(Data entries)
* * * *

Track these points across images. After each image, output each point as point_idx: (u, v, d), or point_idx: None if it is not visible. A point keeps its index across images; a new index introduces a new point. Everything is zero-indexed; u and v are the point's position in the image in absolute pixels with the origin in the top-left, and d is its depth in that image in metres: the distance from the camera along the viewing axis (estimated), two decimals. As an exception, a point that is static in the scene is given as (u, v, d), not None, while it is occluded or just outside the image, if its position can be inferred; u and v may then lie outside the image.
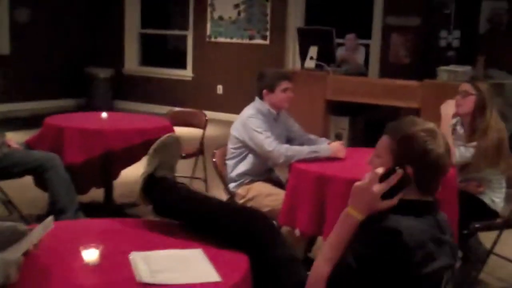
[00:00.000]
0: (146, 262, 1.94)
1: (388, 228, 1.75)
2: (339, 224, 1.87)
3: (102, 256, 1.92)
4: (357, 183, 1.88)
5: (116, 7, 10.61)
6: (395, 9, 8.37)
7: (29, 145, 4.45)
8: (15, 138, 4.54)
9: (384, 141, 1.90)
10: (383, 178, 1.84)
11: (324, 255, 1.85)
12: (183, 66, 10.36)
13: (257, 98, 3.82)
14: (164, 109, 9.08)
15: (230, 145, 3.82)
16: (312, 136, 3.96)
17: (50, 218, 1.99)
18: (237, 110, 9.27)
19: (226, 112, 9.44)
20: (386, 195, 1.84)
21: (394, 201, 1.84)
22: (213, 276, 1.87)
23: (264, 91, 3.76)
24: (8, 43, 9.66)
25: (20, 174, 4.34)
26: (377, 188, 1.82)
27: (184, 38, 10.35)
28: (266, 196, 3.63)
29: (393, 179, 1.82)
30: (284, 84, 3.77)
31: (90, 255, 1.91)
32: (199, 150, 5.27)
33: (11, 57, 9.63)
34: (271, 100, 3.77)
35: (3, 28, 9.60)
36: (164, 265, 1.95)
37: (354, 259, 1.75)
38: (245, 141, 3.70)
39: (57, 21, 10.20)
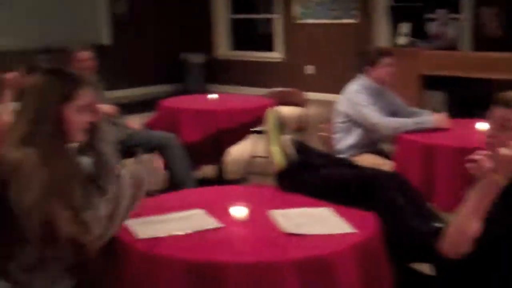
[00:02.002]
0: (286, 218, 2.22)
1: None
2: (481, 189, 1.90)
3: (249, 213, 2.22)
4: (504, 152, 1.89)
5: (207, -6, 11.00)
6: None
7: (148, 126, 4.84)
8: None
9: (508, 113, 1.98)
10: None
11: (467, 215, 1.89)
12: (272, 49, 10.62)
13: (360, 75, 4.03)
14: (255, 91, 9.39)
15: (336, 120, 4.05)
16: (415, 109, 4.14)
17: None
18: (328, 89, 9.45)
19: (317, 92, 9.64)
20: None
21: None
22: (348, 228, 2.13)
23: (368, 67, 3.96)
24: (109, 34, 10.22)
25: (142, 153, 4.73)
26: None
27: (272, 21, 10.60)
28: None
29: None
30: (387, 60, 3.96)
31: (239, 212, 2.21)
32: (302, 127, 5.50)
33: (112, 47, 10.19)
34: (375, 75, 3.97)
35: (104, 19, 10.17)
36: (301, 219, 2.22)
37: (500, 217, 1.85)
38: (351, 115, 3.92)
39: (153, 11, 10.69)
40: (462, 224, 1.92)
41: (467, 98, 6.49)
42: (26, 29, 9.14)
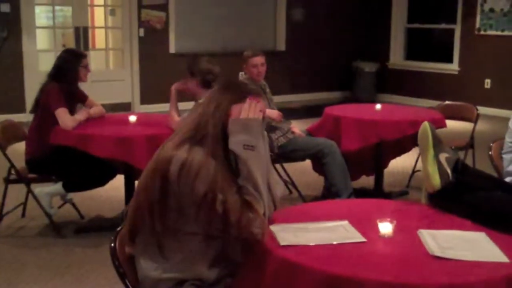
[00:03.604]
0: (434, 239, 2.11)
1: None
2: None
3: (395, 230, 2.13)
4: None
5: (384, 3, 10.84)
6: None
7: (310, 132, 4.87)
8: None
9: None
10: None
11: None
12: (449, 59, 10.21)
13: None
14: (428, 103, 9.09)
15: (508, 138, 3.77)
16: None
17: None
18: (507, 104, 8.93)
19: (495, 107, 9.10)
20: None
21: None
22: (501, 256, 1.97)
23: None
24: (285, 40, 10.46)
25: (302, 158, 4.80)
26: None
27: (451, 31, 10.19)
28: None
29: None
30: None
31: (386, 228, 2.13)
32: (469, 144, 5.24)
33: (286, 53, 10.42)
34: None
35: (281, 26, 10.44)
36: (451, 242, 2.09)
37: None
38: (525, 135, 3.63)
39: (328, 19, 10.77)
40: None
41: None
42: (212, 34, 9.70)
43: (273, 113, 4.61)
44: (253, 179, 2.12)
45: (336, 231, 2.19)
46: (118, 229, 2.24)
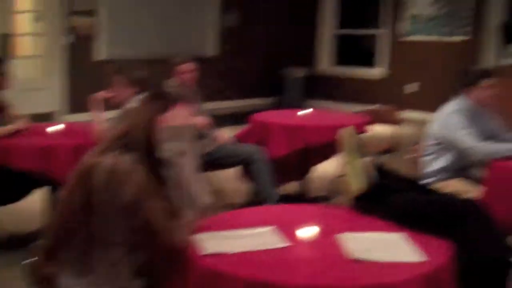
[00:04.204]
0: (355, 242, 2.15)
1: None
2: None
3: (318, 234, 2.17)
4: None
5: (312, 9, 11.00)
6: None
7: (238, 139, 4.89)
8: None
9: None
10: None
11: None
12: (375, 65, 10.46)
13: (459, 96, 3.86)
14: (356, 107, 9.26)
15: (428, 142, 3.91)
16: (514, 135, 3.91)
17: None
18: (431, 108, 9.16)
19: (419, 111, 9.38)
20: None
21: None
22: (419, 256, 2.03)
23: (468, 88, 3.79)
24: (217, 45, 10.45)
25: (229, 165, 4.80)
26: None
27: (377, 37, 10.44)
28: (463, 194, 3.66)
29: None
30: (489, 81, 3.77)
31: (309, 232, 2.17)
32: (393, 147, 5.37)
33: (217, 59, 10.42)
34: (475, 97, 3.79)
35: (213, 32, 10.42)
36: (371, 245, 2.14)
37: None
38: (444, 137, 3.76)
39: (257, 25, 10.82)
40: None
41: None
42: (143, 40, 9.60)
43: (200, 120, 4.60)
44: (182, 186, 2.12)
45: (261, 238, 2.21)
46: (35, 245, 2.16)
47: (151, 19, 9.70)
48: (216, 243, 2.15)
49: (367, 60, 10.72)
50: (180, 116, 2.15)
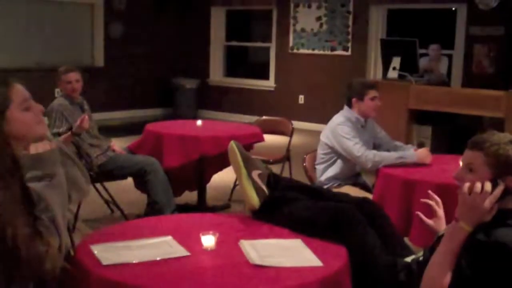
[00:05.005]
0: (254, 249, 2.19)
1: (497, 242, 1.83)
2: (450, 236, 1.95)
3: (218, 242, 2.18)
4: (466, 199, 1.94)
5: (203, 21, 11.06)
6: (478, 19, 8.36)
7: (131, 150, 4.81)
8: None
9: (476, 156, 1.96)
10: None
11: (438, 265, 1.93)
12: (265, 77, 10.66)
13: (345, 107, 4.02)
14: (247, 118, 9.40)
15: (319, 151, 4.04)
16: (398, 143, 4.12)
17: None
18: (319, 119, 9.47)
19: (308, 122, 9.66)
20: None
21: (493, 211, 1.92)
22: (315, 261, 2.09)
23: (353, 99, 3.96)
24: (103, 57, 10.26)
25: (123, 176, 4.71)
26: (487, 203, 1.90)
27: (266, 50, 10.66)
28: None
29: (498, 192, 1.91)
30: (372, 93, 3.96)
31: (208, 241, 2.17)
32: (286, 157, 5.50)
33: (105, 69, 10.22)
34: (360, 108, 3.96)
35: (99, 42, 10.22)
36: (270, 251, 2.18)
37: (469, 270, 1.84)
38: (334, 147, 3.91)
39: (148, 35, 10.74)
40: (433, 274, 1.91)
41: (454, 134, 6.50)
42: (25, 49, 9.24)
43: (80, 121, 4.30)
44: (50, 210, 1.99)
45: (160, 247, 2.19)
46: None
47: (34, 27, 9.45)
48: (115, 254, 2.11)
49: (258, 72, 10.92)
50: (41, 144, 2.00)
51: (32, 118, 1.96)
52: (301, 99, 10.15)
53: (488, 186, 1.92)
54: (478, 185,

* * * *

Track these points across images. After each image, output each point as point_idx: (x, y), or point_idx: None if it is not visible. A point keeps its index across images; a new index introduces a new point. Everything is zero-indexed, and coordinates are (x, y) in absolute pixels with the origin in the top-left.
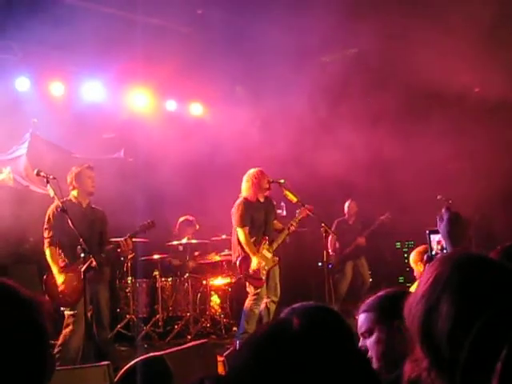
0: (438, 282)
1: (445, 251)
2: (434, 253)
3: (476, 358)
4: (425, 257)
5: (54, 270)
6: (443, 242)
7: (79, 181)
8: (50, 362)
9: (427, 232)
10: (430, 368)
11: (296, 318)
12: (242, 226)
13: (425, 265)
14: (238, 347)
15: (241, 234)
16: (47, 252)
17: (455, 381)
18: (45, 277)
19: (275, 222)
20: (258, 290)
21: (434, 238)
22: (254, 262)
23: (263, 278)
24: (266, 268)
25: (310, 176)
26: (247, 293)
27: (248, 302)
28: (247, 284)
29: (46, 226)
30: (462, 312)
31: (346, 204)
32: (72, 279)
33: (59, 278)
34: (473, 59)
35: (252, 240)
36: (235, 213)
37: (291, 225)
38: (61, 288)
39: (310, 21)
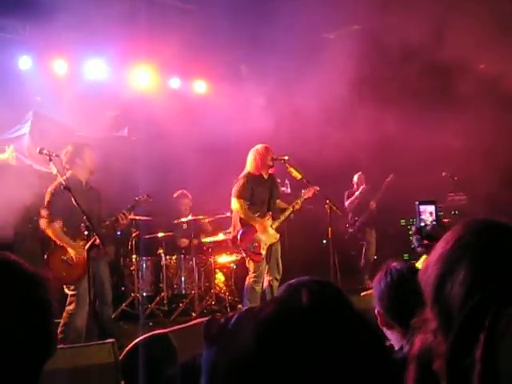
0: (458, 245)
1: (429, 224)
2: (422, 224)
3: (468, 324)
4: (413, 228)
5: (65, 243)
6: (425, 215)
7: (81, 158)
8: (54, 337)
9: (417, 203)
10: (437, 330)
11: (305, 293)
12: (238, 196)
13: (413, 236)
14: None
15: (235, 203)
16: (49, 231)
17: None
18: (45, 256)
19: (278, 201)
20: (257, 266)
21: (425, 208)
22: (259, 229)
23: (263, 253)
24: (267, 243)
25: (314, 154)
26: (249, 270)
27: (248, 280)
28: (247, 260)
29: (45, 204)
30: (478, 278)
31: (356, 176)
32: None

* * * *

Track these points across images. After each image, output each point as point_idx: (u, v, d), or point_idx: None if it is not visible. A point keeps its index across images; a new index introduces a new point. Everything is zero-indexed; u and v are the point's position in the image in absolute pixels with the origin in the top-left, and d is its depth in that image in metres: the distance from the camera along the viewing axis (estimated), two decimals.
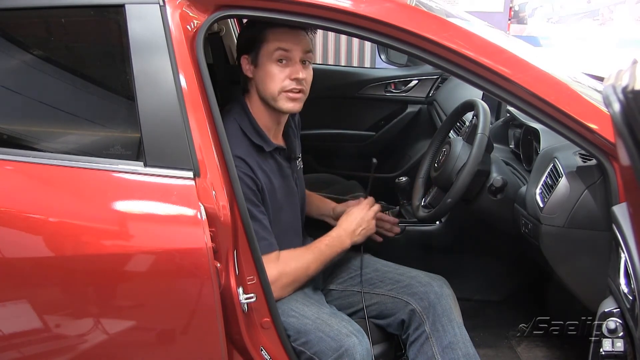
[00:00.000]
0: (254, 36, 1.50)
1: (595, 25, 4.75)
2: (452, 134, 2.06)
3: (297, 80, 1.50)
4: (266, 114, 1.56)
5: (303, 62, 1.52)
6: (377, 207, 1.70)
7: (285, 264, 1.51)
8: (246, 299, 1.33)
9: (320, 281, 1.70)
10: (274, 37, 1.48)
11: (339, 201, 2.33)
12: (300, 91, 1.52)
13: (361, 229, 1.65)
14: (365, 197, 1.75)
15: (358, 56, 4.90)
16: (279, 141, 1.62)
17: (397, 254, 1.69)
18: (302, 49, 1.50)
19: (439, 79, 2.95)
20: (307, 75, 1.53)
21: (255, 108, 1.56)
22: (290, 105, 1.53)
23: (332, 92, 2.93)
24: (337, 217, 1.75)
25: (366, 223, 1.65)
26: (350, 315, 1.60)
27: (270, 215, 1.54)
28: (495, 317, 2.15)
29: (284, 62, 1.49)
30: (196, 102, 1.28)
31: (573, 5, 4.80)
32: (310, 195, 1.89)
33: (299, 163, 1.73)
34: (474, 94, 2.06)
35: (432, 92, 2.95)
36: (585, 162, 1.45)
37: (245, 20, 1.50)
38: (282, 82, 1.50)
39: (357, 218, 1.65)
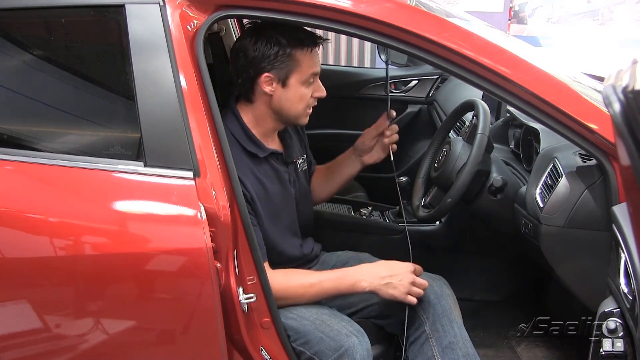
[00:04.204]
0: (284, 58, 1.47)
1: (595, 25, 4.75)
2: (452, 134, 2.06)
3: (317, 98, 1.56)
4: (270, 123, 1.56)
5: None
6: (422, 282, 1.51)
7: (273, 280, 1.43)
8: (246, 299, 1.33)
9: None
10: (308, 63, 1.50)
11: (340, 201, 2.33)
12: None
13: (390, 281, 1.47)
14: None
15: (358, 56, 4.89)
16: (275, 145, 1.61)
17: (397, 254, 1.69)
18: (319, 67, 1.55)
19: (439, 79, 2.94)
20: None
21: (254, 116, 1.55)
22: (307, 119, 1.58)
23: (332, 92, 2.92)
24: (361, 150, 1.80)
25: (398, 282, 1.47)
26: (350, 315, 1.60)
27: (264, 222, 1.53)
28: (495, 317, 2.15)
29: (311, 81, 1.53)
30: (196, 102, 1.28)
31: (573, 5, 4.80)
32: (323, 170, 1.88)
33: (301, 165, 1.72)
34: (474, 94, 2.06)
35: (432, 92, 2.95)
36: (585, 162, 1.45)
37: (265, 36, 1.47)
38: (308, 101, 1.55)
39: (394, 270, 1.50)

* * * *

REQUIRED ACTION: Set down precisely the lines above between the line holding "2: (339, 224, 1.87)" and the line holding "13: (257, 98, 3.82)", inclusive, and nothing beyond them.

ANSWER FOR THIS EXERCISE:
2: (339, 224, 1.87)
3: (102, 256, 1.92)
4: (357, 183, 1.88)
5: (116, 7, 10.61)
6: (395, 9, 8.37)
7: (29, 145, 4.45)
8: (15, 138, 4.54)
9: (384, 141, 1.90)
10: (383, 178, 1.84)
11: (324, 255, 1.85)
12: (183, 66, 10.36)
13: (257, 98, 3.82)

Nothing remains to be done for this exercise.